Before we get to that comparatively happy ending, however: Clay and Jax butt heads over SAMCRO's adult-entertainment business and when the Caracara studio gets burned down, Jax incorrectly assumes Clay was behind it, and only Gemma's timely intervention keeps him from leaving the club. Once this drama's averted, Opie learns that Tig killed his wife, and there's a big ol' scene there, but eventually that calms down.
And the plot that takes us into season three was, of course, started by Stahl. She's after the IRA and leans on SAMCRO member Chibs to become an informant. He ultimately decides against it, and Stahl attempts to work on the local IRA talent. This backfires magnificently -- she ends up shooting her own witness in the back because she's too incompetent to hold anyone captive -- but Stahl manages to screw up a few more people's lives by pinning the IRA kid's murder on Gemma, (who was there to murder Edmond's girlfriend, Polly Zobelle).

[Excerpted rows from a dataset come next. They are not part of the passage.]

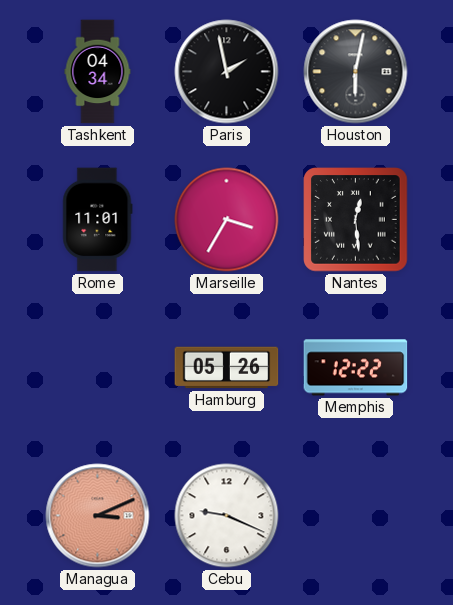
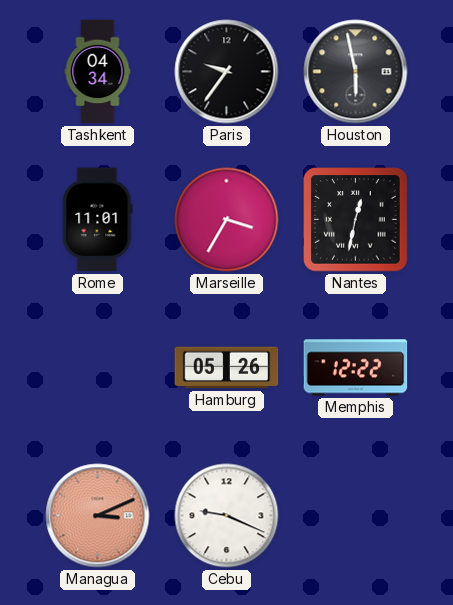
Paris: 1:58 -> 9:36
Houston: 6:02 -> 5:58
Nantes: 12:29 -> 12:32
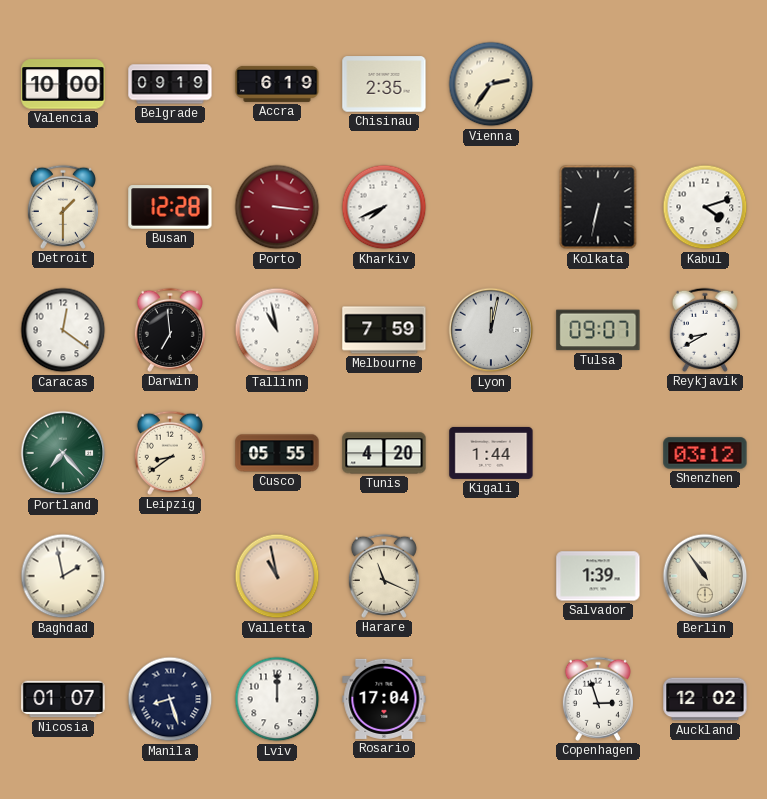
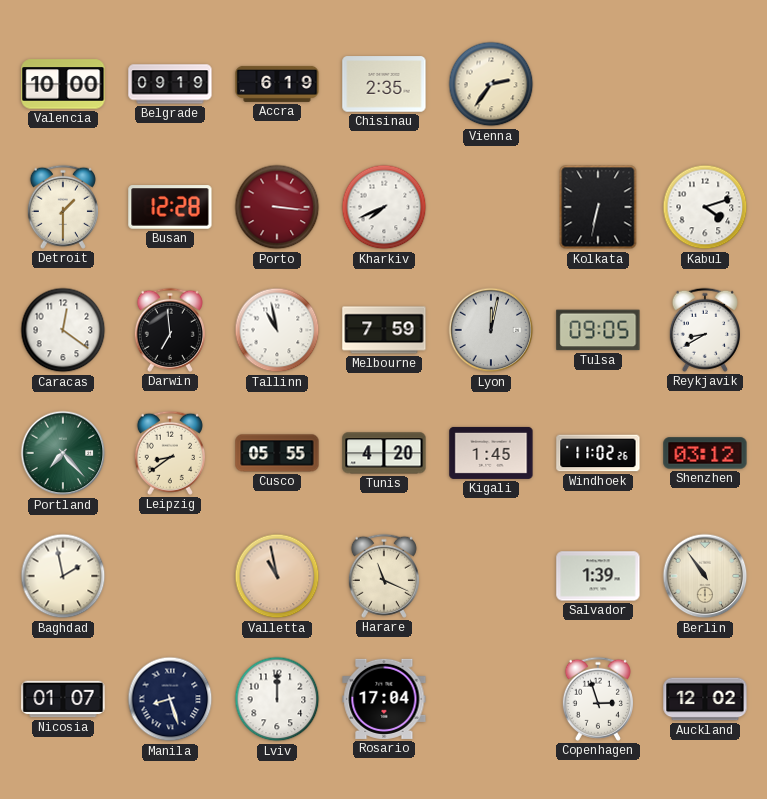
Tulsa: 09:07 -> 09:05
Kigali: 1:44 -> 1:45
Windhoek: none -> 11:02
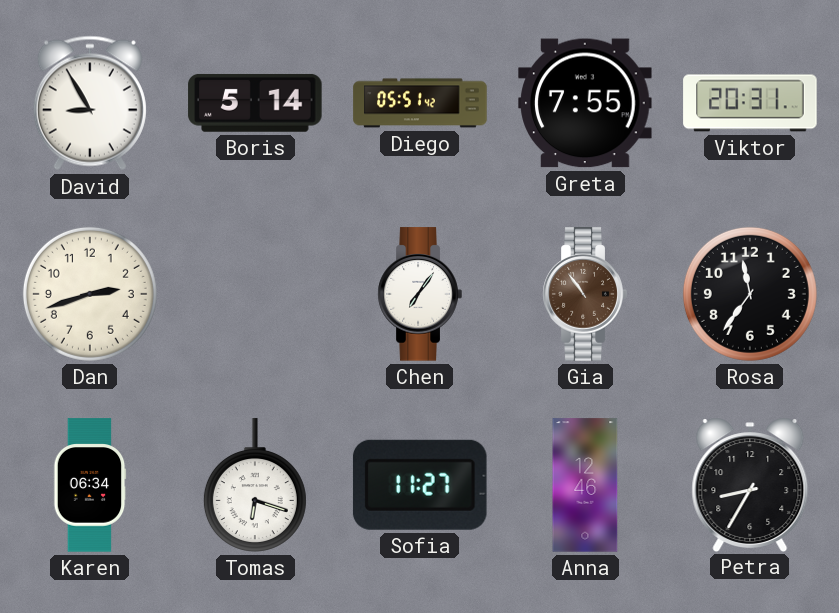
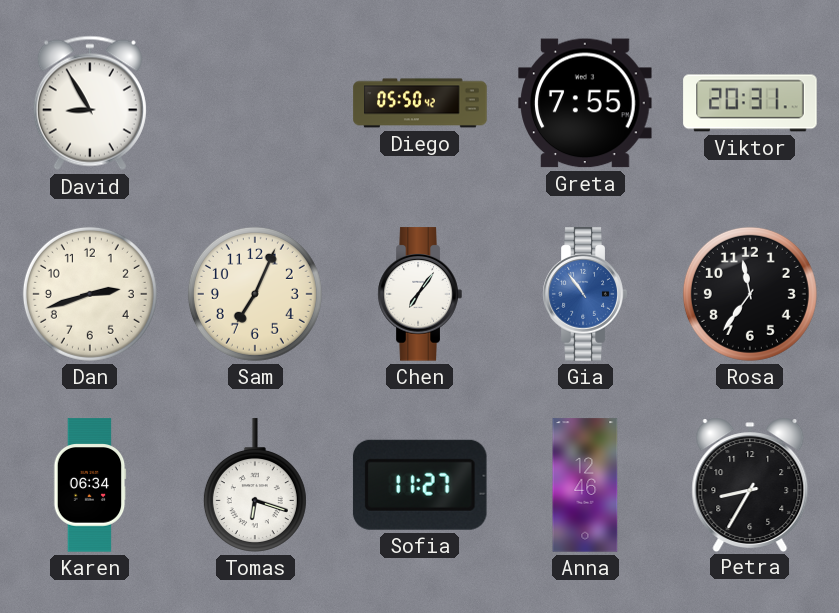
Boris: 5:14 -> none
Diego: 05:51 -> 05:50
Sam: none -> 7:04
Gia dial: brown -> blue
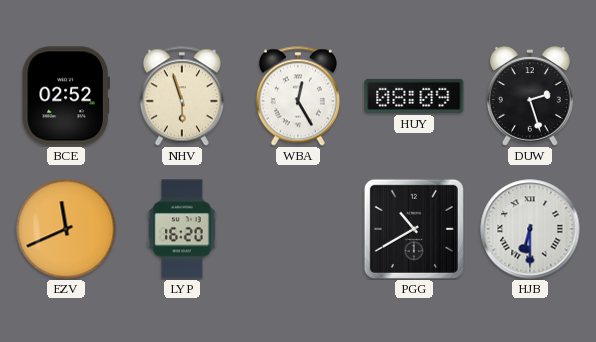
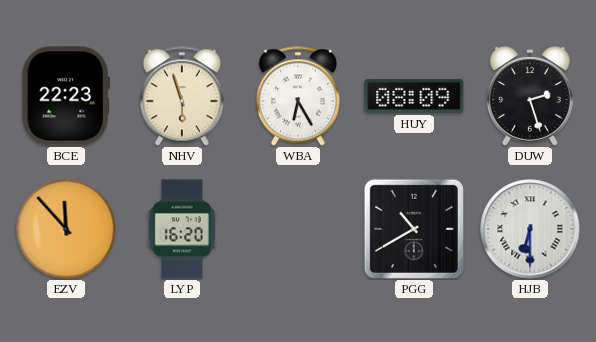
BCE: 02:52 -> 22:23
WBA: 12:25 -> 6:25
EZV: 11:41 -> 11:53
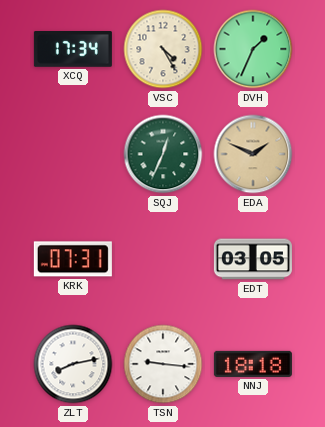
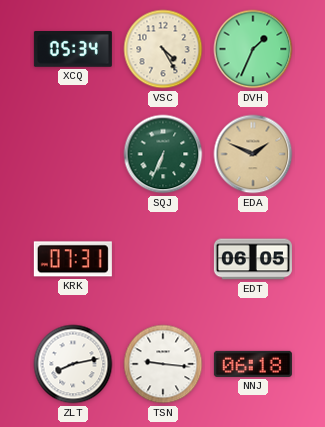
XCQ: 17:34 -> 05:34
SQJ: 12:34 -> 6:34
EDT: 03:05 -> 06:05
NNJ: 18:18 -> 06:18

Unsurprisingly, Edmond's dad does not take news of his son's murder well. Clay sums it up quite accurately with: "Cameron [Hayes] killed Half-Sack and took my grandson because Stahl lied and framed Gemma." In addition to the personal implications, this will probably not help SAMCRO's already shaky relationship with the IRA.
And NOW, on to season three.
Jax is shirtless, smoking a joint, and sitting on the floor of Abel's nursery. We get a wordless montage: Tara's in his kitchen, sipping a cup of coffee alone; Gemma's in a hotel room, pacing restlessly, and checking on her guards outside; Clay's sitting in church, smoking a cigar alone and brooding.